Apesar de 78% dos entrevistados brasileiros acharem que seu bem-estar mental e físico têm a mesma importância, 55% acreditam que o sistema de saúde do país prioriza o cuidado apenas com o corpo –número superior à média dos outros países.
“Há um vácuo de atendimento enorme”, concorda o psiquiatra Jair Mari. “Transtornos mentais são responsáveis por um quinto das incapacitações, mas só cerca de 2% do orçamento da Saúde é aplicado no tema. Na nossa realidade achamos que precisaria ser pelo menos 6%. Canadá e Reino Unido aplicam 11%”, afirma.

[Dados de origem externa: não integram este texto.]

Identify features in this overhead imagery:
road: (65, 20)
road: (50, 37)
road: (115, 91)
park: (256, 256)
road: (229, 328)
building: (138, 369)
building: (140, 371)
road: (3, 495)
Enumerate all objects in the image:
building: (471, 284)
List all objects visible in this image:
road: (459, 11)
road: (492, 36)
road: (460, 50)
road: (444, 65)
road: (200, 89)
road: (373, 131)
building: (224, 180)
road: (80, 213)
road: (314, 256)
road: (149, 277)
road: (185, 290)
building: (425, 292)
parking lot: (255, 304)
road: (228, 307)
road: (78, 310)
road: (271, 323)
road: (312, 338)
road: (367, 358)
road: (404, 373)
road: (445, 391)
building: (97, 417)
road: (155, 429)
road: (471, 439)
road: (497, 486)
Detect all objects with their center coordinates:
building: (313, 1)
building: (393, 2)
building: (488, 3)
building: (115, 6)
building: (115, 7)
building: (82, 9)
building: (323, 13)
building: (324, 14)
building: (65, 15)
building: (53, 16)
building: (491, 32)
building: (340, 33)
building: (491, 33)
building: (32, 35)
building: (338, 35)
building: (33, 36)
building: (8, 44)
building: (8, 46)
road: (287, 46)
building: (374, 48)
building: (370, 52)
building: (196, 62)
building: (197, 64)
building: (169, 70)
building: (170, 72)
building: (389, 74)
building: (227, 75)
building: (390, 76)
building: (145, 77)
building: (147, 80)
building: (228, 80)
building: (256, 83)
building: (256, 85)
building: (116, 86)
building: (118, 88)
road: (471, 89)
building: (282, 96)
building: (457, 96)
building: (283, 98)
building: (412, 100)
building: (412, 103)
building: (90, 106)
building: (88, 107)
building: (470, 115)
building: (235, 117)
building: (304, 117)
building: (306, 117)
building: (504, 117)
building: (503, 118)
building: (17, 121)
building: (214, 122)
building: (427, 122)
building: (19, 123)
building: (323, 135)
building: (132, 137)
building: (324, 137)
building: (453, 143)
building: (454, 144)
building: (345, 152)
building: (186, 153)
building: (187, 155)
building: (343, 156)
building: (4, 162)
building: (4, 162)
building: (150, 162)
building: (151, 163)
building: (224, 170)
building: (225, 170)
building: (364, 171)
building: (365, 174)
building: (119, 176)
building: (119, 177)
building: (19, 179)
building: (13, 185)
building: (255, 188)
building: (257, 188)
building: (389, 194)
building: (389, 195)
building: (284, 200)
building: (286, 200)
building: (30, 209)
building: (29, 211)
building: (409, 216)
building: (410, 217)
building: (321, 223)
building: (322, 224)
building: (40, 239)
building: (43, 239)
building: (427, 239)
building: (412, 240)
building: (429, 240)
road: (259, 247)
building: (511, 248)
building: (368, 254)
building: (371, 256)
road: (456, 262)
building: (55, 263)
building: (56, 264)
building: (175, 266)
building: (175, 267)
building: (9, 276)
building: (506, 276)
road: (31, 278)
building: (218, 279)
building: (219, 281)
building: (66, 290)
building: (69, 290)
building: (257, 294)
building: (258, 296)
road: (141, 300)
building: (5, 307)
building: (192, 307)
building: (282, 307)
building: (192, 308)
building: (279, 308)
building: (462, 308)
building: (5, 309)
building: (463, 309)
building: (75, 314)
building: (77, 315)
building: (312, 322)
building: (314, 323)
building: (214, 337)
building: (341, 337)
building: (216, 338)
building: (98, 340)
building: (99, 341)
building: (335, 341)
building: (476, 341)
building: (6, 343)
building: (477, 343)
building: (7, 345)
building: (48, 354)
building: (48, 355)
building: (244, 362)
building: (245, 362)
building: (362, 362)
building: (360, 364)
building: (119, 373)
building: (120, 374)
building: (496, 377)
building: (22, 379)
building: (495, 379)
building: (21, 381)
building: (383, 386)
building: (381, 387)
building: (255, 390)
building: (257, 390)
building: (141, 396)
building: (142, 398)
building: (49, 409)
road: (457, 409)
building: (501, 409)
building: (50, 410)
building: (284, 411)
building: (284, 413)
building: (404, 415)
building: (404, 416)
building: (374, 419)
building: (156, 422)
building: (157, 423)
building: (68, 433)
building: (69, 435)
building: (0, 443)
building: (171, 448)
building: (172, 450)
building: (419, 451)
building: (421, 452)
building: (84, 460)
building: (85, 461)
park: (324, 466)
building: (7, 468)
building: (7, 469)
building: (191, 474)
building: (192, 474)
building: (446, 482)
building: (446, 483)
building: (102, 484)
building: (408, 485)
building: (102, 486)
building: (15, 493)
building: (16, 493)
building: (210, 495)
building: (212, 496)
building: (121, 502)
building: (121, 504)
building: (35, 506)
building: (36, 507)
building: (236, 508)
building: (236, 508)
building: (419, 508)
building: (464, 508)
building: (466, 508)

Para o médico, existe uma ideia de que a população brasileira toma muito remédio, mas isso só é válido para a classe média-alta. Aqui, afirma, impera a “lei dos cuidados invertidos”: quem precisa menos tem mais, e quem precisa mais tem menos.
Um paper publicado por ele e outros pesquisadores em 2014 mostrou que só 20% das crianças e adolescentes com distúrbios psiquiátricos –que deveriam ser priorizados pelo alto risco de suicídio– tiveram acesso a profissionais da área nos 12 meses anteriores.
Mari critica um desmantelamento da assistência à saúde mental em todos os níveis do sistema de saúde nos últimos anos, que conta apenas com algumas ilhas de atendimento e não tem leitos suficientes para internação de casos agudos. Ele cobra melhor gestão, prontuários únicos, continuidade nos atendimentos e inovação tecnológica.
Quem trabalha na área vê ao menos um legado positivo da pandemia. A constante exposição do tema pela mídia e por marcas resultou numa redução do preconceito sobre os transtornos emocionais.
A consultoria de saúde Mercer Marsh apontou um crescimento de 62% no número de empresas que implantaram serviços nesse sentido aos funcionários. Nessa esteira surgiu também o movimento #MenteEmFoco, da Rede Brasil do Pacto Global da ONU, que incentiva o setor privado a adotar uma série de medidas, como um profissional fixo nas companhias.
“Quando comecei a estudar sobre saúde mental, há sete anos, não havia quase nenhuma informação na internet. Agora teve um boom de procura, hashtags, páginas novas, universidades falando sobre o assunto”, comemora Helloá, que ressalta que, para além do discurso, é preciso mudar a cultura.